You may want, or at least be thinking of, the annualized method described in Pub 505 http://www.irs.gov/publications/p505/ch02.html#en_US_2015_publink1000194669 (also downloadable in PDF) and referred to in Why are estimated taxes due "early" for the 2nd and 3rd quarters only? .
This doesn't prorate your payments as such; instead you use your income and deductions etc for each of the 3,2,3,4-month "quarters" to compute a prorated tax for the partial year, and pay the excess over the amount already paid. If your income etc amounts are (nearly) the same each month, then this computation will result in payments that are 3,2,3,4/12ths of 90% of your whole-year tax, but not if your amounts vary over the year.

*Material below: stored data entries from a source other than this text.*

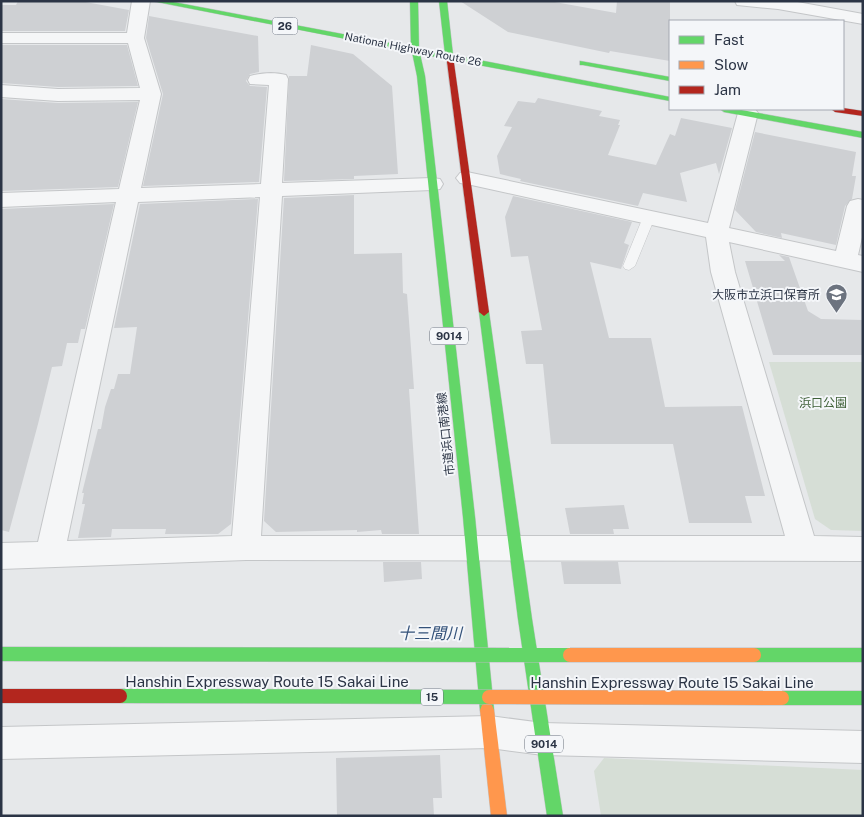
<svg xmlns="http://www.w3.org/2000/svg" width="864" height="817" viewBox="0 0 864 817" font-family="'Public Sans','Noto Sans JP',sans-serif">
<rect width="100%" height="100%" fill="#e6e8ea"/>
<g fill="#d6ded6">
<path d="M 769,362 L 863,362 L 863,531 L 831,530 L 815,519 Z"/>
<path d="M 604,758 L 863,770 L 863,816 L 601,816 L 594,771 Z"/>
</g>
<g fill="#ced0d3">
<path d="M 18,1 L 80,1 L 129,10 L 125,31 L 1,31 L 1,5 L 16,5 Z"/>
<path d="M 460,1 L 549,1 L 616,13 L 617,1 L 670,1 L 670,61 L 610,51 L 609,53 L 508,32 Z"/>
<path d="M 149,16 L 258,36 L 259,72 L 250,74 L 246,81 L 250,86 L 267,87 L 259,182 L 143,186 L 163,94 L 146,38 Z"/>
<path d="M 1,45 L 127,45 L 138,86 L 58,87 L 1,83 Z"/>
<path d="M 311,45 L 353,54 L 392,86 L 398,174 L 354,176 L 354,179 L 284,181 L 289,76 L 307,76 Z"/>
<path d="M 538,98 L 602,111 L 599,116 L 620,120 L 618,125 L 620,125 L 608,155 L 656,165 L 670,134 L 675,136 L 681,118 L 732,128 L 719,174 L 716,163 L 680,173 L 687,202 L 643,193 L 638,206 L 520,181 L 521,179 L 500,174 L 497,156 L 512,127 L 504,126 L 518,101 L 535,103 Z"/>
<path d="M 1,99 L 58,103 L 138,102 L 118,187 L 1,191 Z"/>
<path d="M 755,132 L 856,152 L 852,176 L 856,176 L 852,199 L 845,206 L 836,245 L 781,233 L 782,238 L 756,232 L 735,210 Z"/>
<path d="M 354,195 L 354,254 L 402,253 L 403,293 L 407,294 L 414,389 L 409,389 L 419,534 L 382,534 L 381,530 L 357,532 L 357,530 L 276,532 L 264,521 L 284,198 Z"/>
<path d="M 513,196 L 632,222 L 624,243 L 629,245 L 621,269 L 590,262 L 609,338 L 651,338 L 665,407 L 742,406 L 765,496 L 745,496 L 752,523 L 689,523 L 673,444 L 551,444 L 543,364 L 526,364 L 521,331 L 542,330 L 528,256 L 511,257 L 505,217 Z"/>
<path d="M 258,199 L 231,524 L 218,534 L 165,534 L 166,529 L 112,529 L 111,537 L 78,538 L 85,504 L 82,504 L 84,493 L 82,493 L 98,429 L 101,429 L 105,407 L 111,389 L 114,389 L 118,374 L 130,374 L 137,327 L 114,328 L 140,204 Z"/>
<path d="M 114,204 L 85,329 L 81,329 L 78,343 L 67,343 L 62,366 L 52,367 L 38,424 L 9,532 L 1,530 L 1,209 Z"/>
<path d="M 779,255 L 789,257 L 808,311 L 821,319 L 863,320 L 863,355 L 773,355 L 745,261 L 785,261 Z"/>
<path d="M 624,505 L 629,529 L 613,529 L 614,534 L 570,534 L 565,508 Z"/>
<path d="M 383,562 L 421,562 L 422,579 L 384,582 Z"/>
<path d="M 561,562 L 618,562 L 621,584 L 564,584 Z"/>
<path d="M 440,755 L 442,798 L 433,798 L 434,816 L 337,816 L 336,758 Z"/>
</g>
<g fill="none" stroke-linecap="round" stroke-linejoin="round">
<defs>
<path id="lane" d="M 649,213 L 655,217 L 635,266 L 629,270 L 625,269 L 623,266 L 643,217 Z"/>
<g id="street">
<path d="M 132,1 L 150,1 L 144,38 L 161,94 L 141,188 L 261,184 L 269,85 L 250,84 L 248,80 L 250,76 C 261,73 275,72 286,75 L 288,79 L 282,183 L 432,178 L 440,179 L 443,184 L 440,189 L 432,190 L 282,196 L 261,536 L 785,536 L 711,272 L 706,237 L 467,184 L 460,183 L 456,178 L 460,173 L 467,172 L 708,223 L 738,113 L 741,109 L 755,109 L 758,113 L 729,228 L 836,251 L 847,206 L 850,201 L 858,199 L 863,200 L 863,233 L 858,255 L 863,256 L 863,272 L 729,242 L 735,272 L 814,536 L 863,537 L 863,561 L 246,560 L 1,569 L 1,543 L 38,542 L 116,202 L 1,207 L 1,193 L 119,189 L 140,100 L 58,101 L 1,97 L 1,85 L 58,89 L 140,88 L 128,43 L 1,43 L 1,33 L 127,33 ZM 260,197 L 232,536 L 67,541 L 138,202 Z"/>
<path d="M 735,1 L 792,1 L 863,14 L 863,24 L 778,9 L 737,5 Z"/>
<path d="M 490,716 L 543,723 L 863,731 L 863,763 L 543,755 L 490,748 L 1,759 L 1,727 Z"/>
</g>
<g id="fast">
<path d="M 152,1 L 168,1 L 411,47 L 410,1 L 418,1 L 419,49 L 445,54 L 439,1 L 447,1 L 453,55 L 670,97 L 670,101 L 420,54 L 425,76 L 475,517 L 494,710 L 492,715 L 487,717 L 482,715 L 480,710 L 463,517 L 417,76 L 412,52 Z"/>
<path d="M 580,61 L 670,77 L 670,81 L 583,65 L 580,65 Z"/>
<path d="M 720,109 L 736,109 L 863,132 L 863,138 L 724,112 Z"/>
<path d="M 484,308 L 489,312 L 532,619 L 563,816 L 547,816 L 518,619 L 479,312 Z"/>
</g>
<path id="slow" d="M 487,703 L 492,705 L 494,710 L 507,816 L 491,816 L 480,710 L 482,705 Z"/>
<g id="jam">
<path d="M 446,54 L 453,56 L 489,312 L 484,316 L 479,312 Z"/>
<path d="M 843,108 L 863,111 L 863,116 L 835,112 L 831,109 Z"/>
</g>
</defs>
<use href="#lane" stroke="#c4c6c8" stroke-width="1"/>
<use href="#street" stroke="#c4c6c8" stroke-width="2"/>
<use href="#fast" stroke="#c2c5c8" stroke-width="1"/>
<use href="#slow" stroke="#c2c5c8" stroke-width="1"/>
<use href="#jam" stroke="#c2c5c8" stroke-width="1"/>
<use href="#lane" fill="#f5f6f7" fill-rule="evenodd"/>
<use href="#street" fill="#f5f6f7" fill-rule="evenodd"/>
<use href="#fast" fill="#63d668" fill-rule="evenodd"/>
<use href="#slow" fill="#ff974d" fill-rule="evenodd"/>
<use href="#jam" fill="#b3261e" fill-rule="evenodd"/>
<defs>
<g id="fast-bridge">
<path d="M 1,654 L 570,655"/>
<path d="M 754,655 L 863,655"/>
<path d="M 120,696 L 489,697"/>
<path d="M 782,698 L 863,698"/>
</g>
<g id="slow-bridge">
<path d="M 570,655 L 754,655"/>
<path d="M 489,697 L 782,698"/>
</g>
<path id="jam-bridge" d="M 1,696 L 120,696"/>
</defs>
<use href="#fast-bridge" stroke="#b8bbbf" stroke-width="15" stroke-linecap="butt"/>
<use href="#slow-bridge" stroke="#b8bbbf" stroke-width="15" stroke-linecap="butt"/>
<use href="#jam-bridge" stroke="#b8bbbf" stroke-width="15" stroke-linecap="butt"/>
<use href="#fast-bridge" stroke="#63d668" stroke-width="14"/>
<use href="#slow-bridge" stroke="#ff974d" stroke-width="14"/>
<use href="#jam-bridge" stroke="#b3261e" stroke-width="14"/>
</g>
<defs>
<symbol id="school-pin" viewBox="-11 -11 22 30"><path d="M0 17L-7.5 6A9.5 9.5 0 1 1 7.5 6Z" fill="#6c737f" stroke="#f4f6f9"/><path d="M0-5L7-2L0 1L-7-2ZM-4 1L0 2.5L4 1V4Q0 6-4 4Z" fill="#fff"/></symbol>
</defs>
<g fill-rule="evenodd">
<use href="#school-pin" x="824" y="282" width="25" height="34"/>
</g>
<g text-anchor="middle" stroke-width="4" stroke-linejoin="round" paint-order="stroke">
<g fill="#f4f6f9" stroke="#676e7b" stroke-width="1">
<rect x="272.5" y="17.5" width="25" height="17" rx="4"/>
<rect x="430" y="327.5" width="38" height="17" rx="4"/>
<rect x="421" y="688.5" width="22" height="17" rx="4"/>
<rect x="525" y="735.5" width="38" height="17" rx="4"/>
</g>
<g font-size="11" font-weight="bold" fill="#2b3445">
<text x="285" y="30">26</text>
<text x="449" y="340">9014</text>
<text x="432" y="701">15</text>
<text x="544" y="748">9014</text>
</g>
<g font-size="11" fill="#2b3445" stroke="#f4f6f9">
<text transform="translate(413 49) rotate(11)" y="4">National Highway Route 26</text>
</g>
<g font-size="12" fill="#2b3445" stroke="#f4f6f9" text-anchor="end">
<text x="820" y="299">大阪市立浜口保育所</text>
</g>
<g font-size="12" fill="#3f6138" stroke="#f4f6f9">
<text x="823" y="407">浜口公園</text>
</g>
<g font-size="12" fill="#2b3445" stroke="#f4f6f9">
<text transform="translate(446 434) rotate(-96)" y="4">市道浜口南港線</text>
</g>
<g font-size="15" fill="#2b3445" stroke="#f4f6f9">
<text x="267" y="687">Hanshin Expressway Route 15 Sakai Line</text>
<text x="672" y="688">Hanshin Expressway Route 15 Sakai Line</text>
</g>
<g font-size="16" font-style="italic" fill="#34527a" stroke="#f4f6f9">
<text x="430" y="639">十三間川</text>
</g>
</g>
<rect width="864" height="817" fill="none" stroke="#2b3445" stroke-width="5"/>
<rect x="669" y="20" width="175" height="90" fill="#f4f6f9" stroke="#a4a8b1"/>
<rect x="679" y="36" width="25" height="8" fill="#63d668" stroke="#a4a8b1"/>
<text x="714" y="45" font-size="15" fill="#2b3445">Fast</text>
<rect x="679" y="61" width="25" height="8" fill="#ff974d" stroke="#a4a8b1"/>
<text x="714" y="70" font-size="15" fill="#2b3445">Slow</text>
<rect x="679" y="86" width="25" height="8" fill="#b3261e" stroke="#a4a8b1"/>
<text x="714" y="95" font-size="15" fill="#2b3445">Jam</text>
</svg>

If you do use this method (and benefit from it) you MUST file form 2210 schedule AI with your return next filing season to demonstrate that your quarterly computations, and payments, met the requirements. You need to keep good per-period (or per-month) records of all tax-relevant amounts, and don't even try to do this form by hand, it'll drive you nuts; use software or a professional preparer (who also uses software), but I'd expect someone in your situation probably needs to do one of those anyway.
But partnership puts a wrinkle on this. As a partner, your taxable income and expense is not necessarily the cash you receive or pay; it is your allocated share of the partnership's income and expenses, whether or not they are distributed to you. A partnership to operate a business (like lawyers, as opposed to an investment partnership) probably distributes the allocated amounts, at least approximately, rather than holding them in the partnership; I expect this is your year-end draw (technically a draw can be any allowed amount, not necessarily the allocated amount). In other words, your husband does earn this money during the year, he just receives it at the end.
If the year-end distribution (or allocation if different) is significant (say more than 5% of your total income) and the partnership is not tracking and reporting these amounts (promptly!) for the IRS quarters -- and I suspect that's what they were telling you "affects other partners" -- you won't have the data to correctly compute your "quarterly" taxes, and may thus subject yourself to penalty for not timely paying enough. If the amount is reasonably predictable you can probably get away with using a conservative (high-side) guess to compute your payments, and then divide the actual full-year amounts on your K-1 over 12 months for 2210-AI; this won't be exactly correct, but unless the partnership business is highly seasonal or volatile it will be close enough the IRS won't waste its time on you.
PS- the "quarters" are much closer to 13,9,13,17 weeks. But it's months that matter.